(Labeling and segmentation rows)
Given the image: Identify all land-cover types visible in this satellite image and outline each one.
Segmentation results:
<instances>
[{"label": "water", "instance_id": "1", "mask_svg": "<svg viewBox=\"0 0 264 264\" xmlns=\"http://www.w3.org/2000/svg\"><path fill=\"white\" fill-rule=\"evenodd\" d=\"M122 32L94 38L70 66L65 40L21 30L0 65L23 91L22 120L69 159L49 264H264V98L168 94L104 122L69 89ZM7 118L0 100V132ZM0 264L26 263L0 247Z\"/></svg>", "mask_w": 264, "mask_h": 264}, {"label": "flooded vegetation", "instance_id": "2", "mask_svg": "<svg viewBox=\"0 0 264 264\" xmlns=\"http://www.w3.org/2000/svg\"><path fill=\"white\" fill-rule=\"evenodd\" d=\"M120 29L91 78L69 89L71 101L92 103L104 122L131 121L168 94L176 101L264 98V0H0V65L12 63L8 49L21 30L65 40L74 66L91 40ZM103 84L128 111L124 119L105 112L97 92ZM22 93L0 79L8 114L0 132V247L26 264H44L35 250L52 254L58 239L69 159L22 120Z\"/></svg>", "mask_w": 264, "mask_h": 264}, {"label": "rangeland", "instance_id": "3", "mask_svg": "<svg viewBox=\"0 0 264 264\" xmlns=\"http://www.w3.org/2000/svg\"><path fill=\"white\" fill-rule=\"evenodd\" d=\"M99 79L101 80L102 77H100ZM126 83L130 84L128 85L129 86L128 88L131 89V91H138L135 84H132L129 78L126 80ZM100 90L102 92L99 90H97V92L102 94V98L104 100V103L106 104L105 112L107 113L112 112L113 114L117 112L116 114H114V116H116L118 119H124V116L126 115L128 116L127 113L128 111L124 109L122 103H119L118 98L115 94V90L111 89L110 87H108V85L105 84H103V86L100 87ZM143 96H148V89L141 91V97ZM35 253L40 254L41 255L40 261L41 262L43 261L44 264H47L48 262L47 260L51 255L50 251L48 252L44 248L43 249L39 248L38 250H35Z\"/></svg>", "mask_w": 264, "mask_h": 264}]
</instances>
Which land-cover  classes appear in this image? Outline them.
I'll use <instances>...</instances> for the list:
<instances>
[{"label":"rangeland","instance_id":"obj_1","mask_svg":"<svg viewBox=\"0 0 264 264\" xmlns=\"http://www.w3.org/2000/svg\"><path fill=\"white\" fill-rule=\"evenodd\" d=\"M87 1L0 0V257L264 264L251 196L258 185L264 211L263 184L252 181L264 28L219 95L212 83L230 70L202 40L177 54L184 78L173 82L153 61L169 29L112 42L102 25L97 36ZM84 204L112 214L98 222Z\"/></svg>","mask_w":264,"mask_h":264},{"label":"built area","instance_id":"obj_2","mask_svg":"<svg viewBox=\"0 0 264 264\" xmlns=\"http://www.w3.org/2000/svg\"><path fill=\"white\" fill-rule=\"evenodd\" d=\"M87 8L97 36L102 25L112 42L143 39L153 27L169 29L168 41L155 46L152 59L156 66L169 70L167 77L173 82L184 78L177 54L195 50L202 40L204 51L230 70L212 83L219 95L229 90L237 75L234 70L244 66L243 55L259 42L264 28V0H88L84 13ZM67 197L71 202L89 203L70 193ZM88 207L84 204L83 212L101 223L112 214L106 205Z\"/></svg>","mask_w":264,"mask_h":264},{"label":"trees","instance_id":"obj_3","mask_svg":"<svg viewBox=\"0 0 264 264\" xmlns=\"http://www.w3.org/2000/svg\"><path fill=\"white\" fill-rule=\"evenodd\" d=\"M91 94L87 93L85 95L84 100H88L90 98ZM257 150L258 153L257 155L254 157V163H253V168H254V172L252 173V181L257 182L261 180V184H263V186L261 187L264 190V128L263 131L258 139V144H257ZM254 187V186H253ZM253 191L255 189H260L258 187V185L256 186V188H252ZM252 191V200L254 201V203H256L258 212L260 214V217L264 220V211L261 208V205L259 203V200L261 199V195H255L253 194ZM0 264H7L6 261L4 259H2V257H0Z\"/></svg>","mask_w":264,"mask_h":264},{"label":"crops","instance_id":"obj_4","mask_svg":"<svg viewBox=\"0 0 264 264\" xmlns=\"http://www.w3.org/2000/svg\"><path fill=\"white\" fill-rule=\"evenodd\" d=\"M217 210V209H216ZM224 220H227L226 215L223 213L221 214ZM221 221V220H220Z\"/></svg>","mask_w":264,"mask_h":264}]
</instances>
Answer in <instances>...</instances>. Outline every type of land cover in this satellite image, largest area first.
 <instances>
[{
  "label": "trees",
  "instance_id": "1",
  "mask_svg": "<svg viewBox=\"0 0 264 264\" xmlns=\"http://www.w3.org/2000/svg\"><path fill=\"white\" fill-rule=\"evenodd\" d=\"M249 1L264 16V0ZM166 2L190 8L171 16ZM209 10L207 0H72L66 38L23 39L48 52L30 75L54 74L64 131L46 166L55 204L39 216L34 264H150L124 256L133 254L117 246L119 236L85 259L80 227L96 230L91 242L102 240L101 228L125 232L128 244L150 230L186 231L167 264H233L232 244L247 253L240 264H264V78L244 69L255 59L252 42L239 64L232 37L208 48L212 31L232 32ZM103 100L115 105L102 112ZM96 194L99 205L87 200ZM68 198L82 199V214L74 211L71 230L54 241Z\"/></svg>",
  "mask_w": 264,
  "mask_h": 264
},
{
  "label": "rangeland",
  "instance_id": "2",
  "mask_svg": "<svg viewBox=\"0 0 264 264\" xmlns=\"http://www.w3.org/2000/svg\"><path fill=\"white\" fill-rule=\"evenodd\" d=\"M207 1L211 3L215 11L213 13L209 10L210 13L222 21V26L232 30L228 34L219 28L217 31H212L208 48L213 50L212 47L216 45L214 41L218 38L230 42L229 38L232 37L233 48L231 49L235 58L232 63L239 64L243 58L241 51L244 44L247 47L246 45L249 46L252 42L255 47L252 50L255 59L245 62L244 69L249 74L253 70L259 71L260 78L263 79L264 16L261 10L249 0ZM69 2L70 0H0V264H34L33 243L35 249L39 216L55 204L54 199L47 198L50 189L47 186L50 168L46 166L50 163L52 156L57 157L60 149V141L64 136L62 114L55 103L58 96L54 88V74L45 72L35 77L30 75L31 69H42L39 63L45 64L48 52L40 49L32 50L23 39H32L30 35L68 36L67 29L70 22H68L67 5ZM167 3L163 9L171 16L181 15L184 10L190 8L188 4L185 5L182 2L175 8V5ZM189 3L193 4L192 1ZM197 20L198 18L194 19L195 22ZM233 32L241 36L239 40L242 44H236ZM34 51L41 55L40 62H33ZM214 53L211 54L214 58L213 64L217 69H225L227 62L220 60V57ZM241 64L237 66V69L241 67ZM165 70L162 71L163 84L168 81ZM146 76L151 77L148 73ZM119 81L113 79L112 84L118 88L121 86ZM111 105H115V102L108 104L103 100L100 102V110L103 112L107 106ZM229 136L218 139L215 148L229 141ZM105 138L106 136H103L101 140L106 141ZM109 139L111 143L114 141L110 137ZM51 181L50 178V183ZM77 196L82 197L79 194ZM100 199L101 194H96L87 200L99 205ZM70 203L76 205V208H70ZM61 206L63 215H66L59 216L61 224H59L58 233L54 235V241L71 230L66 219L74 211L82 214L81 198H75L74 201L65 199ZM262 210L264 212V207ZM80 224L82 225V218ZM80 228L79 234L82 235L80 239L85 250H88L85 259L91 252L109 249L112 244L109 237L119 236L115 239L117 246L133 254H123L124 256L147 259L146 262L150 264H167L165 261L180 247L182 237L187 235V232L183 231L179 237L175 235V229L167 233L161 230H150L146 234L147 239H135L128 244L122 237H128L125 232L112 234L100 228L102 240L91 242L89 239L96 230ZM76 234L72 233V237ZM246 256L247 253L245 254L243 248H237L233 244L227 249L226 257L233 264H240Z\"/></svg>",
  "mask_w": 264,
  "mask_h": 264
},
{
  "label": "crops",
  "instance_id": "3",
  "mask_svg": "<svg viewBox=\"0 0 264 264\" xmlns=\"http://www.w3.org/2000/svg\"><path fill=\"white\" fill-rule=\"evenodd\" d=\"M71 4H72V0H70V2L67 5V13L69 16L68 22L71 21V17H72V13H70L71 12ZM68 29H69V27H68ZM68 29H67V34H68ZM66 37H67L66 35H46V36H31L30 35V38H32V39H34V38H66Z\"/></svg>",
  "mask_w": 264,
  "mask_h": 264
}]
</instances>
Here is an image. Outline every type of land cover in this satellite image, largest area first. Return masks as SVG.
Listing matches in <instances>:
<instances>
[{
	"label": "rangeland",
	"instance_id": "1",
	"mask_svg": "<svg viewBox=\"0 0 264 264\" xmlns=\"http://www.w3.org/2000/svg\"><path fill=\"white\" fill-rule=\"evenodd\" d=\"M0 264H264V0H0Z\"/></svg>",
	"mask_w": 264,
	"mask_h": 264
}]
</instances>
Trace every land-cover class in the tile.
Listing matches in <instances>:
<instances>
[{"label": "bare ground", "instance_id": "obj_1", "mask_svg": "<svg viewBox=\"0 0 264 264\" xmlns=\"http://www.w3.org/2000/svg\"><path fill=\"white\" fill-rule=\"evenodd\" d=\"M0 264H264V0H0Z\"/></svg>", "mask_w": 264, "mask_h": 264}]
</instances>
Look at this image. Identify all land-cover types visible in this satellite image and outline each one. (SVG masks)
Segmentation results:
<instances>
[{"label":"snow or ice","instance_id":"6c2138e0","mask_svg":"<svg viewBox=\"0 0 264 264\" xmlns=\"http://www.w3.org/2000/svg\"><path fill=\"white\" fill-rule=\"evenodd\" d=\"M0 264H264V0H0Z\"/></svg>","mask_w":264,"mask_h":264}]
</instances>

→ **WHAT TO PRODUCE**:
Locate every line in the rows above that contains the word "cover", and copy each of those lines in full.

→ **EXERCISE RESULT**:
Given the image: Identify all land-cover types visible in this satellite image and outline each one.
Which land-cover  classes appear in this image? Outline them.
Answer in <instances>...</instances>. Outline every type of land cover in this satellite image, largest area first.
Here is an image. Outline every type of land cover in this satellite image, largest area first. Return masks as SVG.
Trace every land-cover class in the tile.
Look at this image. Identify all land-cover types visible in this satellite image and outline each one. (SVG masks)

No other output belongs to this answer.